There Is a Double Standard, But Trump Has Staff Issues

by

Washington

In 2010, when Gen. Stanley McChrystal and his aides were quoted in a Rolling Stone piece belittling top officials in President Barack Obama’s administration, including Vice President Joe Biden, the New York Times went into high dudgeon.

A Grey Lady editorial asked if Obama could trust McChrystal, his top Afghanistan commander, after his “hugely undisciplined comments” and argued that Obama should fire the revered general — or, at the very least, dress him down before sending him back to a combat zone.

The word “insubordination” was tossed around liberally — even though the military’s inspector general found no wrongdoing a year after Obama forced McChrystal to retire.

Beltway-think was largely united that a president shouldn’t have to put up with a general not firmly in his camp. But when President Donald Trump fires staffers who buck his agenda, they call it a “purge.”

Oddly, a town stacked with institutionalists seems to have forgotten some basics — that a president has a right to insist on staff members who are on board with his agenda.

And when people outside the White House urge Trump to get rid of staffers who undermine his agenda, it’s news. I talked to one such individual on background who told me that if Trump had been better at picking staff on Day One, “he would not have been impeached.”

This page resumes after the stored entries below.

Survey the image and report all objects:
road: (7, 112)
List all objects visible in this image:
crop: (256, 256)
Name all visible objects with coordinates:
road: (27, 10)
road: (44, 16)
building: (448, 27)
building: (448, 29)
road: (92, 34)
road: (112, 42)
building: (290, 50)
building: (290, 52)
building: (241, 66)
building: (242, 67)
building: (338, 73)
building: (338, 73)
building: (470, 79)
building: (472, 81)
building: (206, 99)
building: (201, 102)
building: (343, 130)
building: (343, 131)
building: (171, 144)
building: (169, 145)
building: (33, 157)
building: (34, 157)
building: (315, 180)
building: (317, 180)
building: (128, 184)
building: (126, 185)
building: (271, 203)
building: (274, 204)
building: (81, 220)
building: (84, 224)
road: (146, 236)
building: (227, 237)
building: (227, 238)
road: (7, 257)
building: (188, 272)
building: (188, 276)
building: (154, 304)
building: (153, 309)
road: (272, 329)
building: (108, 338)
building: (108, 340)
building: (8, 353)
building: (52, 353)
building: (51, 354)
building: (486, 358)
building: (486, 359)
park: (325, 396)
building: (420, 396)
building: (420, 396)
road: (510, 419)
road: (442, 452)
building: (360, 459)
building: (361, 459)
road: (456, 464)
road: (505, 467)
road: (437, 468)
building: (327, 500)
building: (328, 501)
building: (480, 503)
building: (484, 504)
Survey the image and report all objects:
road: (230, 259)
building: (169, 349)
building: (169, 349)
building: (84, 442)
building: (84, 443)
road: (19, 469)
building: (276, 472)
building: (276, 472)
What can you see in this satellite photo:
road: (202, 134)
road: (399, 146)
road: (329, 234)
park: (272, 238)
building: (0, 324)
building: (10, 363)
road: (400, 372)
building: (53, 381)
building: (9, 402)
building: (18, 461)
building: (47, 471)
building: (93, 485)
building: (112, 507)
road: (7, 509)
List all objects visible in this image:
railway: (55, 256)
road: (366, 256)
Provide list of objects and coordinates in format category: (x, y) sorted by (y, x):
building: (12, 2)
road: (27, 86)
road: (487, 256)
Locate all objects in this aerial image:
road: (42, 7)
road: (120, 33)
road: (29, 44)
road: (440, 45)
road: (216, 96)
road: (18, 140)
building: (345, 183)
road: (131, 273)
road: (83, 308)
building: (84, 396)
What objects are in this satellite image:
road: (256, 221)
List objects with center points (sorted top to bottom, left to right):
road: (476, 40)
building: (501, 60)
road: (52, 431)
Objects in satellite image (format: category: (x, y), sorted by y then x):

A shrewd chief of staff would have acted to end the two-and-a-half-year Russian probe that found no coordination between the Kremlin and Trump Tower, an outcome that was clear early on, this individual argued. And a savvy personnel chief could have transferred the whistleblower who went overboard in complaining about Trump’s July 25 phone call with Ukrainian President Volodymyr Zelensky in which the president — wrongly, but not an impeachable offense to my mind — asked Zelensky to dig up dirt on Biden.

I see two reasons for the double standard.

First, Washington doesn’t give Trump the benefit of the doubt.

Second, Trump blows through staffers as if they’re Kleenex.

McChrystal was an aberration. Lt. Col. Alexander Vindman, the national security adviser who testified in Trump’s impeachment trial and was escorted out of the White House for his testimony, is one soldier among many.

As a candidate, Trump boasted that he would hire “the best people.” But if he had hired the best, he wouldn’t have fired so many high-level officials — and he wouldn’t badmouth them as he shows them the door.

Kathryn Dunn Tenpas has chronicled Trump’s record turnover for the Brookings Institution. She found that 82 percent of his “A-team slots” have turned over — more than a third of them have had two or more occupants.

Diehard Trump fans forgive his bad hires as the understandable result of a nonpolitician winning the White House. They don’t see a downside. But as Tenpas noted, most presidents have served in office before and can rely on a “network of aides who have helped them over the decades.” To the contrary, Trump is running the White House in “insular” fashion as if it is a “family business,” Tenpas added.

Except because the shop is so huge, Trump has had to reach out and hire unknown actors, some of whom may not have been as loyal to him as he wanted and many of whom he alienated as they put their reputations on the line in his service.

Consider Attorney General Bill Barr, who has warned Trump not to tweet about cases being handled by the Department of Justice. And still, Trump tweets about former adviser Roger Stone’s judge and jury.

Yes, White House aides should quit if they do not agree with his policies, and some did. But some stayed because they saw a duty to steady a volatile ship. And it seems some stayed to poke holes in the hull.

So the next question might be: Has Trump learned from his bad hiring choices? The answer to that would be yes. But he didn’t learn the most important lesson: that he needs to be more careful about his staffing decisions.

After ousting personnel deemed insufficiently loyal in the wake of his impeachment and acquittal, Trump replaced the director of the Presidential Personnel Office, Sean Doocey, with John McEntee, 29, a former Trump bodyman and campaign aide fired by Trump’s second chief of staff, John Kelly — reportedly after he had trouble obtaining a security clearance because of gambling issues. McEntee’s apparent mandate: chief loyalty officer.

Second chances are a good thing, but it’s hard to believe McEntee is the best person for a job that requires a seasoned hand and who can gauge not only loyalty but also ability. You get the feeling Trump doesn’t think it matters whom he hires as long as he is in charge. It is an approach that unfailingly bites back.